Coaching a youth soccer team can range in terms of responsibility. At the younger ages most volunteer coaches are simply managing crowd control while trying to keep players engaged with practice or a match.
As the players progress coaches can get wrapped up in teaching techniques, game flow, strategy, and handling emotions across a team. With all of this comes the need for some gear, to help with each situation and to keep players excited.
The list below are our most used accessories over multiple seasons. Beyond these there are dozens more items that can help, but this is the core list that we always have in the bag.
While nearly anything can function as a goal, including having an actual net makes things real. Large goals are not necessary, but a smaller set of 4ft to 6ft pop up goals are useful for all ages. Even at elite levels players train with mini goals. They can function as actual goals, especially for ages 5u and 6u which play on small nets or as targets for various drills to control where passes should go.
Boundaries are necessary to keep players focused and drills contained. One of the most versatile pieces of equipment for this are simple cones. Low profiles ones can help highlight target areas for drills or create a temporary boundary for any activity that needs one (our favorite is sharks and minnows for youth players).
We encourage each player to have and bring their own ball. On a practical level this ensures a ball always shows up and means that when not at practice a player can have some to drill with at home. First time players and those on a budget may not have an easy pump handy. Kicking a softer ball can be rewarding, it can be easier to control, but maintaining a good ball for practice and games is critical. A simple hand pump is all that necessary, but for coaches who partake in other hobbies like biking, a standing pump with a needle attachment is a great piece to lug along.
First Aid Kits
A coaches bag is not complete until it can handle at least simple injuries. While no one likes that players get hurt, it is inevitable that something will come up. At the youngest ages, like 6u, this might just mean a bruised ego and skinned knee from bumping into another player but as players progress things can become more serious. Having a plan for what to do, and where to go, for major issues is the best preparation. As for carrying a medical kit, things like band-aids, ice packs, gauze, and medical tape can go a long way to mitigating the issues of cuts and scapes. Splints, tweezers, epi-pens, and nose bleed plugs round out the set. Amazon offers dozens of great options for coaching medical kits or you can build one yourself.

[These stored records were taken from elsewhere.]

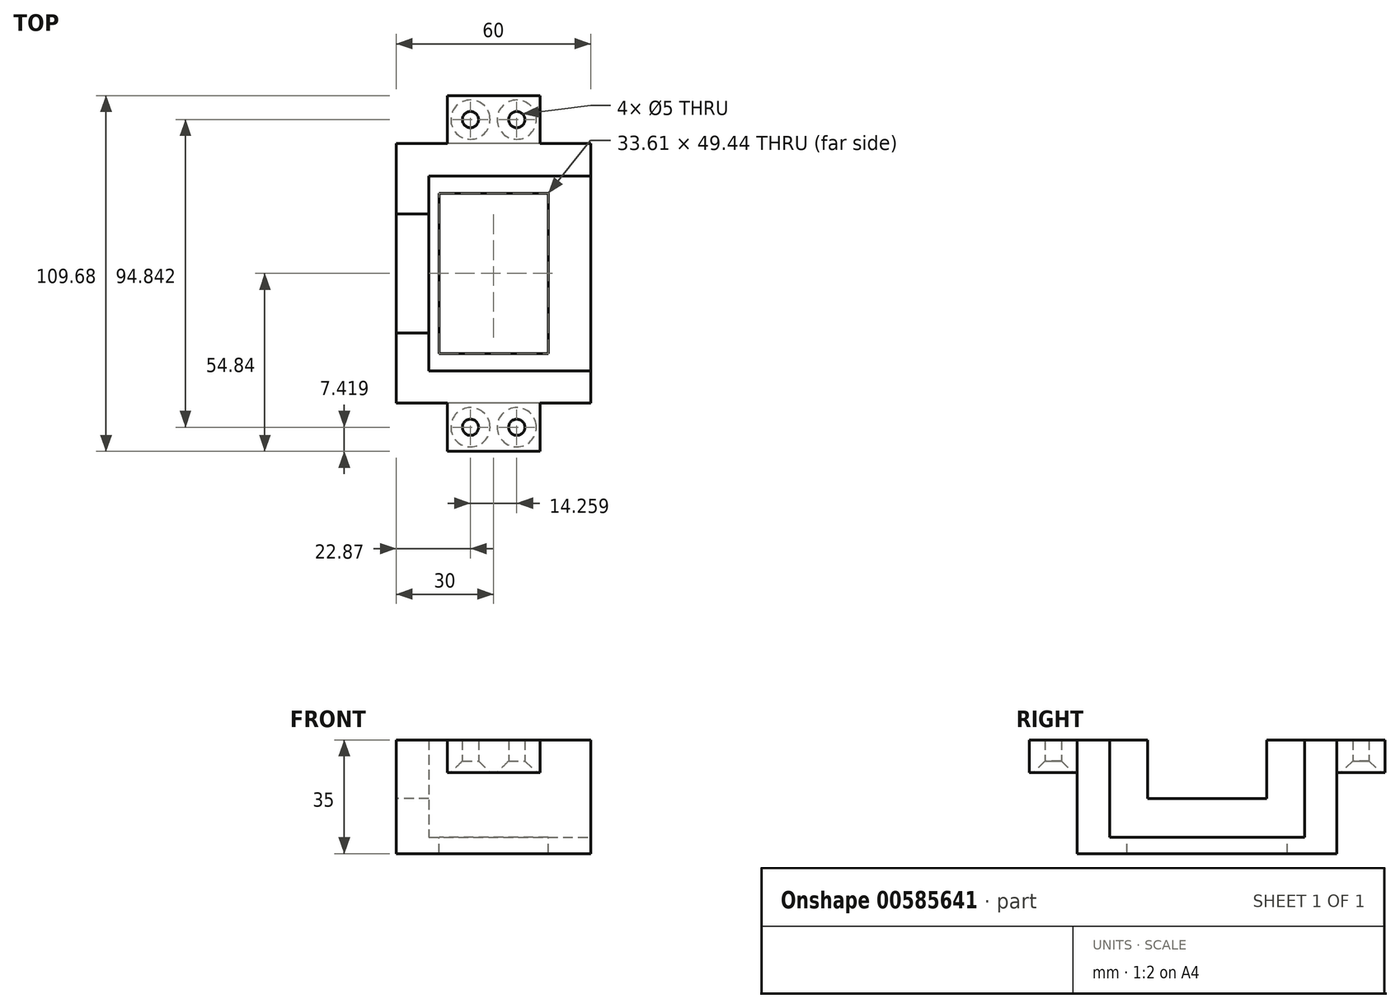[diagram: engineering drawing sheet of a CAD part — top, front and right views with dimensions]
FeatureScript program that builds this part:
annotation { "Feature Type Name" : "Feature", "Feature Type Description" : "" }
export const myFeature = defineFeature(function(context is Context, id is Id, definition is map)
    precondition{}
    {
        {
            var Q0;
            Q0=qCreatedBy(makeId("Top.planeOp"),FACE);
            var sketch = newSketch(context, id + "F0", { "sketchPlane" : qUnion([Q0])});
            skLineSegment(sketch, "E0.bottom", {"start": v(20, 30) * mm, "end": v(-20, 30) * mm});
            skLineSegment(sketch, "E0.top", {"start": v(20, -30) * mm, "end": v(-20, -30) * mm});
            skLineSegment(sketch, "E0.right", {"start": v(-20, 30) * mm, "end": v(-20, -30) * mm});
            skPoint(sketch, "E0.middle", {"position": v(0, 0) * mm});
            skLineSegment(sketch, "E1.bottom", {"start": v(30, 40) * mm, "end": v(-30, 40) * mm});
            skLineSegment(sketch, "E1.top", {"start": v(30, -40) * mm, "end": v(-30, -40) * mm});
            skLineSegment(sketch, "E1.left", {"start": v(30, 40) * mm, "end": v(30, -40) * mm});
            skLineSegment(sketch, "E1.right", {"start": v(-30, 40) * mm, "end": v(-30, -40) * mm});
            skLineSegment(sketch, "E2", {"start": v(20, 30) * mm, "end": v(30, 30) * mm});
            skLineSegment(sketch, "E3", {"start": v(20, -30) * mm, "end": v(30, -30) * mm});
            skSolve(sketch);
        }
        {
            var Q0;
            Q0=makeQuery(id+"F0.imprint","IMPRINT",FACE,{"disambiguationData":[TD([[makeQuery(id+"F0.imprint","IMPRINT",EDGE,{"derivedFrom":sQuery(id+"F0.wireOp",EDGE,"E0.bottom")}),-1.0]])]});
            extrude(context, id + "F1", {"entities" : qUnion([Q0]), "depth" : 35 * mm, "offsetDistance" : 25 * mm});
        }
        {
            var Q0;
            Q0=makeQuery(id+"F0.imprint","IMPRINT",FACE,{"disambiguationData":[TD([[makeQuery(id+"F0.imprint","IMPRINT",EDGE,{"derivedFrom":sQuery(id+"F0.wireOp",EDGE,"E0.bottom")}),1.0]])]});
            extrude(context, id + "F2", {"entities" : qUnion([Q0]), "operationType" : NewBodyOperationType.ADD, "depth" : 5 * mm, "offsetDistance" : 25 * mm});
        }
        {
            var Q0;
            Q0=makeQuery(id+"F2.opExtrude","CAP_FACE",FACE,{"disambiguationData":[OSD([sQuery(id+"F0.wireOp",EDGE,"E0.bottom"),sQuery(id+"F0.wireOp",EDGE,"E0.top"),sQuery(id+"F0.wireOp",EDGE,"E0.right"),sQuery(id+"F0.wireOp",EDGE,"E1.left"),sQuery(id+"F0.wireOp",EDGE,"E2"),sQuery(id+"F0.wireOp",EDGE,"E3")])],"isStart":false});
            var sketch = newSketch(context, id + "F3", { "sketchPlane" : qUnion([Q0])});
            skLineSegment(sketch, "E4.bottom", {"start": v(16.8, 24.72) * mm, "end": v(-16.8, 24.72) * mm});
            skLineSegment(sketch, "E4.top", {"start": v(16.8, -24.72) * mm, "end": v(-16.8, -24.72) * mm});
            skLineSegment(sketch, "E4.left", {"start": v(16.8, 24.72) * mm, "end": v(16.8, -24.72) * mm});
            skLineSegment(sketch, "E4.right", {"start": v(-16.8, 24.72) * mm, "end": v(-16.8, -24.72) * mm});
            skPoint(sketch, "E4.middle", {"position": v(0, 0) * mm});
            skSolve(sketch);
        }
        {
            var Q0;
            Q0=makeQuery(id+"F3.imprint","IMPRINT",FACE,{"disambiguationData":[TD([[makeQuery(id+"F3.imprint","IMPRINT",EDGE,{"derivedFrom":sQuery(id+"F3.wireOp",EDGE,"E4.bottom")}),1.0]])]});
            extrude(context, id + "F4", {"entities" : qUnion([Q0]), "operationType" : NewBodyOperationType.REMOVE, "oppositeDirection" : true, "depth" : 25 * mm, "offsetDistance" : 25 * mm});
        }
        {
            var Q0;
            Q0=makeQuery(id+"F1.opExtrude","CAP_FACE",FACE,{"disambiguationData":[OSD([sQuery(id+"F0.wireOp",EDGE,"E0.bottom"),sQuery(id+"F0.wireOp",EDGE,"E0.top"),sQuery(id+"F0.wireOp",EDGE,"E0.right"),sQuery(id+"F0.wireOp",EDGE,"E1.bottom"),sQuery(id+"F0.wireOp",EDGE,"E1.top"),sQuery(id+"F0.wireOp",EDGE,"E1.left"),sQuery(id+"F0.wireOp",EDGE,"E1.right"),sQuery(id+"F0.wireOp",EDGE,"E2"),sQuery(id+"F0.wireOp",EDGE,"E3")])],"isStart":false});
            var sketch = newSketch(context, id + "F5", { "sketchPlane" : qUnion([Q0])});
            skLineSegment(sketch, "E5.bottom", {"start": v(14.26, 54.84) * mm, "end": v(-14.26, 54.84) * mm});
            skLineSegment(sketch, "E5.top", {"start": v(14.26, -54.84) * mm, "end": v(-14.26, -54.84) * mm});
            skLineSegment(sketch, "E5.left", {"start": v(14.26, 54.84) * mm, "end": v(14.26, 30) * mm});
            skLineSegment(sketch, "E5.right", {"start": v(-14.26, 54.84) * mm, "end": v(-14.26, -30.05) * mm});
            skPoint(sketch, "E5.middle", {"position": v(0, 0) * mm});
            skLineSegment(sketch, "E6", {"start": v(-14.26, -40) * mm, "end": v(14.26, -40) * mm});
            skLineSegment(sketch, "E7", {"start": v(14.26, -40) * mm, "end": v(14.26, 30) * mm});
            skLineSegment(sketch, "E8", {"start": v(-14.26, 30) * mm, "end": v(-14.26, 30) * mm});
            skPoint(sketch, "E9", {"position": v(-14.26, 30) * mm});
            skPoint(sketch, "E10", {"position": v(14.26, 30) * mm});
            skLineSegment(sketch, "E11", {"start": v(-14.26, 30) * mm, "end": v(14.26, 30) * mm});
            skLineSegment(sketch, "E12", {"start": v(14.26, 30) * mm, "end": v(14.26, -30.27) * mm});
            skLineSegment(sketch, "E13", {"start": v(-14.26, -30.05) * mm, "end": v(-14.26, -54.84) * mm});
            skLineSegment(sketch, "E14", {"start": v(14.26, -30.27) * mm, "end": v(14.26, -54.84) * mm});
            skSolve(sketch);
        }
        {
            var Q0;
            {var subQ0=sQuery(id+"F5.wireOp",EDGE,"E5.top");Q0=makeQuery(id+"F5.imprint","IMPRINT",FACE,{"disambiguationData":[TD([[makeQuery(id+"F5.imprint","IMPRINT",EDGE,{"derivedFrom":subQ0}),-1.0]])]});}
            var Q1;
            {var subQ0=sQuery(id+"F5.wireOp",EDGE,"E5.bottom");Q1=makeQuery(id+"F5.imprint","IMPRINT",FACE,{"disambiguationData":[TD([[makeQuery(id+"F5.imprint","IMPRINT",EDGE,{"derivedFrom":subQ0}),1.0]])]});}
            extrude(context, id + "F6", {"entities" : qUnion([Q0, Q1]), "operationType" : NewBodyOperationType.ADD, "oppositeDirection" : true, "depth" : 10 * mm, "offsetDistance" : 25 * mm});
        }
        {
            var Q0;
            Q0=makeQuery(id+"F6.opExtrude","CAP_FACE",FACE,{"disambiguationData":[OSD([sQuery(id+"F5.wireOp",EDGE,"E5.top"),sQuery(id+"F5.wireOp",EDGE,"E6"),sQuery(id+"F5.wireOp",EDGE,"E13"),sQuery(id+"F5.wireOp",EDGE,"E14")])],"isStart":false});
            var sketch = newSketch(context, id + "F7", { "sketchPlane" : qUnion([Q0])});
            skLineSegment(sketch, "E15.bottom", {"start": v(14.26, 54.84) * mm, "end": v(-14.26, 54.84) * mm});
            skLineSegment(sketch, "E15.top", {"start": v(14.26, 47.42) * mm, "end": v(7.13, 47.42) * mm});
            skLineSegment(sketch, "E15.left", {"start": v(14.26, 54.84) * mm, "end": v(14.26, 47.42) * mm});
            skLineSegment(sketch, "E15.right", {"start": v(-14.26, 54.84) * mm, "end": v(-14.26, 47.42) * mm});
            skLineSegment(sketch, "E16.bottom", {"start": v(-14.26, 54.84) * mm, "end": v(-14.26, 54.84) * mm});
            skLineSegment(sketch, "E16.top", {"start": v(-14.26, 47.42) * mm, "end": v(-14.26, 47.42) * mm});
            skLineSegment(sketch, "E17.left", {"start": v(-14.26, 47.42) * mm, "end": v(-14.26, 54.84) * mm});
            skLineSegment(sketch, "E17.right", {"start": v(-14.26, 47.42) * mm, "end": v(-14.26, 54.84) * mm});
            skLineSegment(sketch, "E18", {"start": v(0, 47.42) * mm, "end": v(-7.13, 47.42) * mm});
            skLineSegment(sketch, "E19", {"start": v(0, 54.84) * mm, "end": v(0, 40.7) * mm});
            skLineSegment(sketch, "E20", {"start": v(7.13, 47.42) * mm, "end": v(0, 47.42) * mm});
            skLineSegment(sketch, "E21", {"start": v(-7.13, 47.42) * mm, "end": v(-14.26, 47.42) * mm});
            skSolve(sketch);
        }
        {
            var Q0;
            Q0=makeQuery(id+"F6.opExtrude","CAP_FACE",FACE,{"disambiguationData":[OSD([sQuery(id+"F0.wireOp",EDGE,"E1.bottom"),sQuery(id+"F5.wireOp",EDGE,"E5.bottom"),sQuery(id+"F5.wireOp",EDGE,"E5.left"),sQuery(id+"F5.wireOp",EDGE,"E5.right")])],"isStart":false});
            var sketch = newSketch(context, id + "F8", { "sketchPlane" : qUnion([Q0])});
            skLineSegment(sketch, "E22.bottom", {"start": v(14.26, -54.84) * mm, "end": v(-14.26, -54.84) * mm});
            skLineSegment(sketch, "E22.top", {"start": v(14.26, -47.42) * mm, "end": v(7.13, -47.42) * mm});
            skLineSegment(sketch, "E22.left", {"start": v(14.26, -54.84) * mm, "end": v(14.26, -47.42) * mm});
            skLineSegment(sketch, "E22.right", {"start": v(-14.26, -54.84) * mm, "end": v(-14.26, -47.42) * mm});
            skLineSegment(sketch, "E23", {"start": v(0, -47.42) * mm, "end": v(-7.13, -47.42) * mm});
            skLineSegment(sketch, "E24", {"start": v(7.13, -47.42) * mm, "end": v(0, -47.42) * mm});
            skLineSegment(sketch, "E25", {"start": v(-7.13, -47.42) * mm, "end": v(-14.26, -47.42) * mm});
            skSolve(sketch);
        }
        {
            var Q0;
            Q0=sQuery(id+"F7.wireOp",VERTEX,"E20.start");
            var Q1;
            Q1=sQuery(id+"F7.wireOp",VERTEX,"E21.start");
            var Q2;
            Q2=sQuery(id+"F8.wireOp",VERTEX,"E25.start");
            var Q3;
            Q3=sQuery(id+"F8.wireOp",VERTEX,"E24.start");
            var Q4;
            Q4=makeQuery(id+"F1.opExtrude","SWEPT_BODY",BODY,{"disambiguationData":[OSD([sQuery(id+"F0.wireOp",EDGE,"E0.bottom"),sQuery(id+"F0.wireOp",EDGE,"E0.top"),sQuery(id+"F0.wireOp",EDGE,"E0.right"),sQuery(id+"F0.wireOp",EDGE,"E1.bottom"),sQuery(id+"F0.wireOp",EDGE,"E1.top"),sQuery(id+"F0.wireOp",EDGE,"E1.left"),sQuery(id+"F0.wireOp",EDGE,"E1.right"),sQuery(id+"F0.wireOp",EDGE,"E2"),sQuery(id+"F0.wireOp",EDGE,"E3")])]});
            hole(context, id + "F9", {"style" : HoleStyle.C_SINK, "endStyle" : HoleEndStyle.THROUGH, "holeDiameter" : 5 * mm, "cSinkDiameter" : 12.1 * mm, "cSinkAngle" : 90 * degree, "majorDiameter" : 5 * mm, "isTappedThrough" : true, "tappedDepth" : 12 * mm, "tapClearance" : 3, "locations" : qUnion([Q0, Q1, Q2, Q3]), "scope" : qUnion([Q4])});
        }
        {
            var Q0;
            Q0=makeQuery(id+"F1.opExtrude","SWEPT_FACE",FACE,{"disambiguationData":[OSD([sQuery(id+"F0.wireOp",EDGE,"E1.right")])]});
            var sketch = newSketch(context, id + "F10", { "sketchPlane" : qUnion([Q0])});
            skLineSegment(sketch, "E26.bottom", {"start": v(-18.39, 16.99) * mm, "end": v(18.39, 16.99) * mm});
            skLineSegment(sketch, "E26.top", {"start": v(-18.39, 53.01) * mm, "end": v(18.39, 53.01) * mm});
            skLineSegment(sketch, "E26.left", {"start": v(-18.39, 16.99) * mm, "end": v(-18.39, 53.01) * mm});
            skLineSegment(sketch, "E26.right", {"start": v(18.39, 16.99) * mm, "end": v(18.39, 53.01) * mm});
            skPoint(sketch, "E26.middle", {"position": v(0, 35) * mm});
            skSolve(sketch);
        }
        {
            var Q0;
            Q0 = qSketchRegion(id + "F10", true);
            extrude(context, id + "F11", {"entities" : qUnion([Q0]), "operationType" : NewBodyOperationType.REMOVE, "oppositeDirection" : true, "depth" : 25 * mm, "offsetDistance" : 25 * mm});
        }
    });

It is easy to think that a coach or a manager just paces the sidelines and barks out orders, until you get out on the pitch. Ask any youth coach and they’ll tell you that be able to interact with the players is crucial to making a connection and communication drills and practice plans. This means coaches are exposed to all the same conditions as players. Before blowing out an ACL or falling embarrassingly in front of a group of parents it’s a good idea to pick up some study cleats. As players progress these will not be needed on the sidelines of games, but having them for practice makes it easier to jump into the mix easily and without worrying about falling.
Splitting up teams is a requirement for nearly any practice. It’s possible to just designate which players will be on a team, but having highlighted stand out jerseys simplifies the process and ensures that players have the visual feedback they will expect from a game situation. A pinny, or a bib, is just s simple scrimmage vest but they are offered in variety of colors and with printing to help differentiate players during drills and practice games.